__EXERCISE INSTRUCTIONS__
Where in the listing does the string "platform" appear? Copy every line that holds it.

__SOURCE INFORMATION__
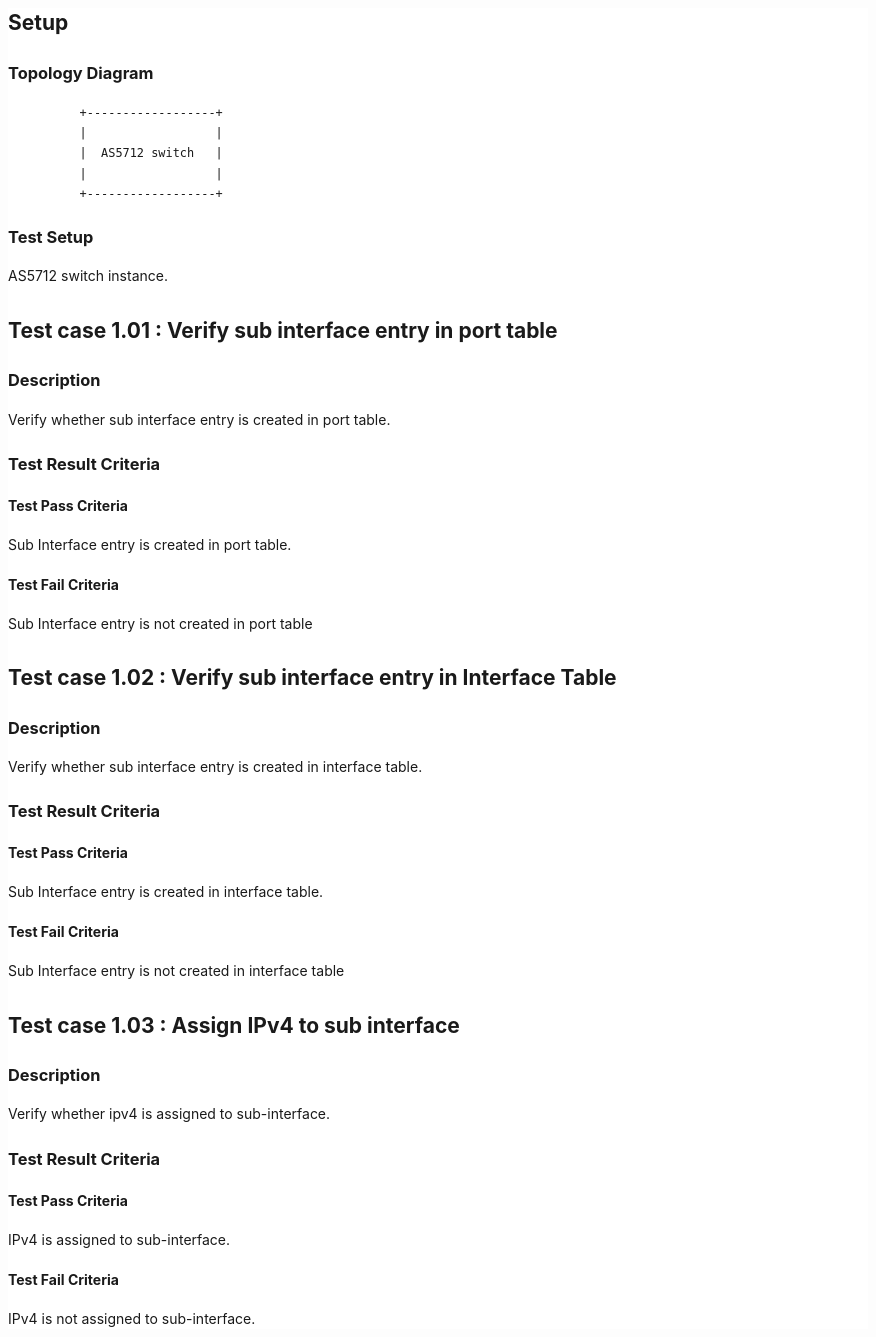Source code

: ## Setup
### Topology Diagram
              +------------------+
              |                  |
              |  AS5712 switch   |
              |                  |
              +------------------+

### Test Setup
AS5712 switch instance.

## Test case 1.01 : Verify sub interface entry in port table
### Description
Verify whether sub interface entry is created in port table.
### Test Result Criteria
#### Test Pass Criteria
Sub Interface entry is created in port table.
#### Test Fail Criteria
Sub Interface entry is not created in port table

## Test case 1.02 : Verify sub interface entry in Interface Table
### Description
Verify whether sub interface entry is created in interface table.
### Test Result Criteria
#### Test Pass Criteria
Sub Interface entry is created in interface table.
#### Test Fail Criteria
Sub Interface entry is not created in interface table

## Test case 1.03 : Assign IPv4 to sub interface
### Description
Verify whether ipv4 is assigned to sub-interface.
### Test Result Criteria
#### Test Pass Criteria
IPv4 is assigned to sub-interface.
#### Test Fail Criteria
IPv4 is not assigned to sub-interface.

--

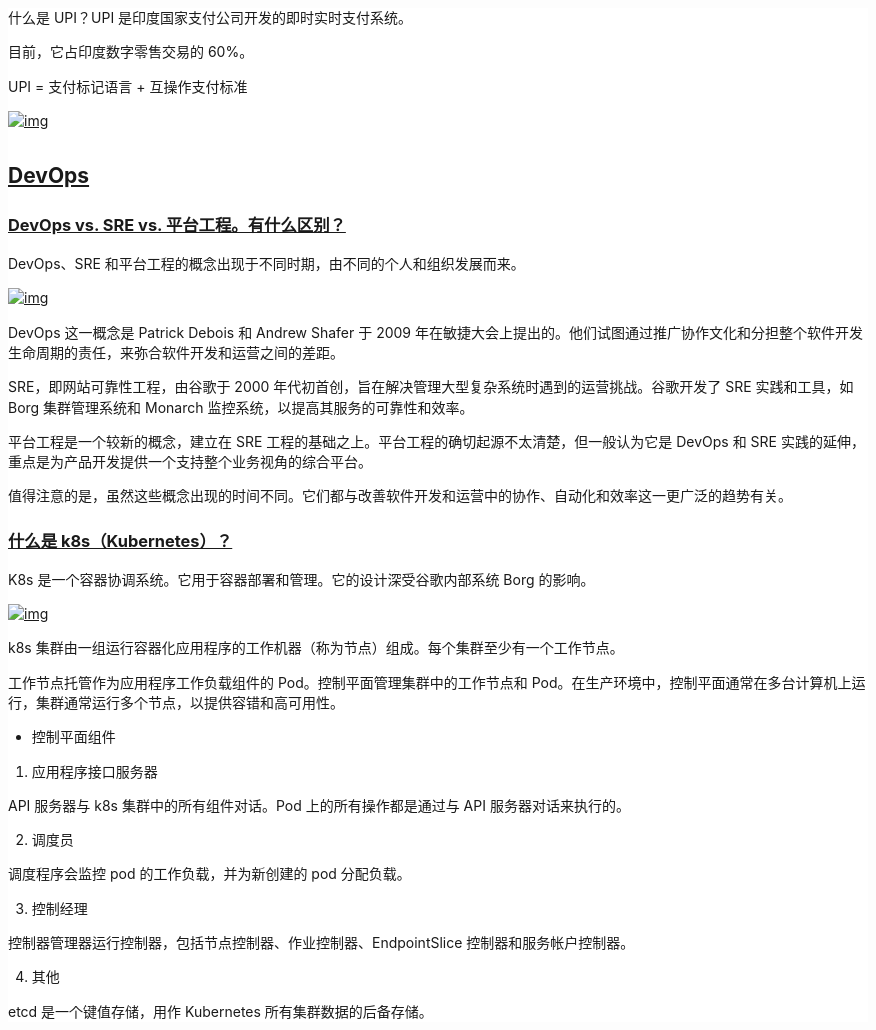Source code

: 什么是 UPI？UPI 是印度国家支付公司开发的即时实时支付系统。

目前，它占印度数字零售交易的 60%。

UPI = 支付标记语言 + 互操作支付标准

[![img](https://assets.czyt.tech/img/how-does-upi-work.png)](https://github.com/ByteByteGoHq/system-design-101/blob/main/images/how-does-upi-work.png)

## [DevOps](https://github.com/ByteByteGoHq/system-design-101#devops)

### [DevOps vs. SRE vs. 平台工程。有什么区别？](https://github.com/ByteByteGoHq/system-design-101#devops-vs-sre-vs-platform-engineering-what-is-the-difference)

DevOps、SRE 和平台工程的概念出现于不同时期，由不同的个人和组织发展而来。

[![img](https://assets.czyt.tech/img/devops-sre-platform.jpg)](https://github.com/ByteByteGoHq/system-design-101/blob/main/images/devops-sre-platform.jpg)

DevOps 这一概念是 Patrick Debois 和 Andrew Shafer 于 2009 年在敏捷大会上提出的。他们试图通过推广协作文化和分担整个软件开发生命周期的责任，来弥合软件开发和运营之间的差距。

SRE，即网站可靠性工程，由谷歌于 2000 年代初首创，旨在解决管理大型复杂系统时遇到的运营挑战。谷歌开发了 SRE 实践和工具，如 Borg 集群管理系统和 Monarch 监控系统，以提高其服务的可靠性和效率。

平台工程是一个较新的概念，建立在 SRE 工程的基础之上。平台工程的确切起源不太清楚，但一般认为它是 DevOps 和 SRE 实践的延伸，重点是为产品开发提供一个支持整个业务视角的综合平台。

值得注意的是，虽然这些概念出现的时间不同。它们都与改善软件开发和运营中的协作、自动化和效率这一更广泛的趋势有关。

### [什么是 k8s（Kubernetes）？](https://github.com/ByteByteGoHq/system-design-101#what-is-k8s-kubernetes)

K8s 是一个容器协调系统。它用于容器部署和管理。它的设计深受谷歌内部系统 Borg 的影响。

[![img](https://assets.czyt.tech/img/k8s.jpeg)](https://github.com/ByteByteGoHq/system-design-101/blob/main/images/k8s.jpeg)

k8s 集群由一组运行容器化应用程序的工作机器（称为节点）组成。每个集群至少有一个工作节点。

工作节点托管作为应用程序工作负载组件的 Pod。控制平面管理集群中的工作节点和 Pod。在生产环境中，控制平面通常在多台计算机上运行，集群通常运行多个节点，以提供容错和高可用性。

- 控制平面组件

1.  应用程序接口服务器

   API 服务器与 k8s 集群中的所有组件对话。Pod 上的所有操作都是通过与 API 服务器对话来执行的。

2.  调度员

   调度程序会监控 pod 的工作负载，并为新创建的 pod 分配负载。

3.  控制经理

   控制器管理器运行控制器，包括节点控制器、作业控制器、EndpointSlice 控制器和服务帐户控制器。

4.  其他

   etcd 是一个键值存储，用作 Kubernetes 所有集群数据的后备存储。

__TASK ANSWER__
### [DevOps vs. SRE vs. 平台工程。有什么区别？](https://github.com/ByteByteGoHq/system-design-101#devops-vs-sre-vs-platform-engineering-what-is-the-difference)
[![img](https://assets.czyt.tech/img/devops-sre-platform.jpg)](https://github.com/ByteByteGoHq/system-design-101/blob/main/images/devops-sre-platform.jpg)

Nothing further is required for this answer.